Currently, two hundred and forty-six cities have been designated Creative Cities, with thirty-six cities in the area of gastronomy.
The Mediterranean diet, having a deeply rooted social and cultural element to it widely shared and practiced by peoples of different countries overlooking the Mediterranean Sea, has a particular identity value in some communities, defined as "emblematic". The Emblematic communities, as described by UNESCO, are those territorially defined social groups representative of the universal values declared Intangible Cultural Heritage of Humanity and particularly responsible for the preservation and enhancement of that element. The emblematic communities are those communities that for historical, scientific or qualitative reasons play the most significant role in the national communities of the seven proposing States (Italy, Spain, Greece, Morocco, Portugal, Croatia and Cyprus). The very identity of these communities lies in the collective and ancestral experience that is the Mediterranean Diet and is the result of continuous exchanges, experiences and symbolic traditions handed down from generation to generation within the cultural and social context of these countries.
In recognizing the Mediterranean diet as an Intangible Cultural Heritage of Humanity, UNESCO distinguished seven emblematic communities where “the Mediterranean diet is still alive, transmitted, protected, celebrated and recognized as part of the shared Intangible Cultural Heritage”. The list of the emblematic communities includes the National Park of Cilento, Vallo di Diano and Monti Alburni and Pollica where American physiologist Ancel Benjamin Keys lived for many years studying the Mediterranean Diet. He found that this diet protected the people from that area from high cholesterol, high blood pressure, cardiovascular and gastrointestinal diseases granting them a much higher longevity compared to the American population.
It’s always important to mention that the traditional Mediterranean diet is characterized by high intakes of olive oil, legumes, nuts, cereals, vegetables and fruits, and a moderate to high intake of fish. It includes moderate amounts of dairy, mainly as cheese and yogurt, and small amounts of meat.
Why is this recognition important?
Pollica and Cilento have the ambition to make its heritage a brand and a model that can revamp the crucial role of the Mediterranean - Mare Nostrum - as the new catalyst for innovation and development.
The Future Food Institute saw the great opportunities this territory had to offer and they made Pollica the base for their highly educational Summer Boot Camp for young people and for their culinary laboratory.
The Mediterranean Diet can really be a strategic instrument for politics and diplomacy and an extraordinary tool for the relations between the Mediterranean countries.
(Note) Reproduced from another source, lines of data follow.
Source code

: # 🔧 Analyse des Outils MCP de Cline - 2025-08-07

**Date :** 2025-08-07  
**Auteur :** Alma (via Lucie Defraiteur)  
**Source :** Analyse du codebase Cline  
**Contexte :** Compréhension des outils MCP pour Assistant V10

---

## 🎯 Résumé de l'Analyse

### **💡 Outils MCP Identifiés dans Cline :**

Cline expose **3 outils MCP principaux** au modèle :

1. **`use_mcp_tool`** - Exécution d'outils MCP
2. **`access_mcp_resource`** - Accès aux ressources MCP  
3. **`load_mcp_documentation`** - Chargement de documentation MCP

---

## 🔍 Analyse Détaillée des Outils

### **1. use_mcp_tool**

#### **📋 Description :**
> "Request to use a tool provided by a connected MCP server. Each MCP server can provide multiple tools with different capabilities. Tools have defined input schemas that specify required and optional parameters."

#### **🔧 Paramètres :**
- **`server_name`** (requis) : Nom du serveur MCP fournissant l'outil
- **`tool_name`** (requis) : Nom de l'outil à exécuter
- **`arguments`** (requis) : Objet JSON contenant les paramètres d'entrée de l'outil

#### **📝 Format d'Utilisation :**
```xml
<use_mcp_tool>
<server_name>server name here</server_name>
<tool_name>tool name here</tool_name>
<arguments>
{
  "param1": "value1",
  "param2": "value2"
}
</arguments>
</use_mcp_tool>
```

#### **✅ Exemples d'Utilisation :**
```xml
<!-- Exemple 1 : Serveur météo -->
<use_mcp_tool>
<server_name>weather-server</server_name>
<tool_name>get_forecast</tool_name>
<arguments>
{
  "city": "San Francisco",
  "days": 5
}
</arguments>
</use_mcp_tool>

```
As mayor of Pollica, Stefano Pisani, said “The bet is to demonstrate that if we start from the bottom, from one of our dishes, if we manage to gather consensus for the raw materials that bind us, from oil to wheat, united we can change the future of the world”.
He goes on saying that the goal of this candidacy is to highlight the uniqueness, the biodiversity and the richness of the traditional knowledge that every municipality in the Cilento area has contributed to preserving. A commitment that spreads from institutions to individuals and to people who, with their knowledge and know-how, have perpetrated habits that have become art. From farmers to fishermen, from scientists to grandmothers, they are all keepers of a knowledge that has made this territory the cradle of the Mediterranean diet.
This commitment is not just on paper but it turns into plenty of activities, initiatives and projects aimed at spreading and sharing this knowledge, starting from the schools. “The Mediterranean Diet is, above all, about the stories of the people who create this lifestyle and this model - the mayor Stefano Pisani says - the cooks, the grandmothers, the communities, the faces and the hands of a culture to be passed on to the future generations that will fill it with their stories. This is why we applied for Creative City, we want to tell how to preserve and to treasure creativity".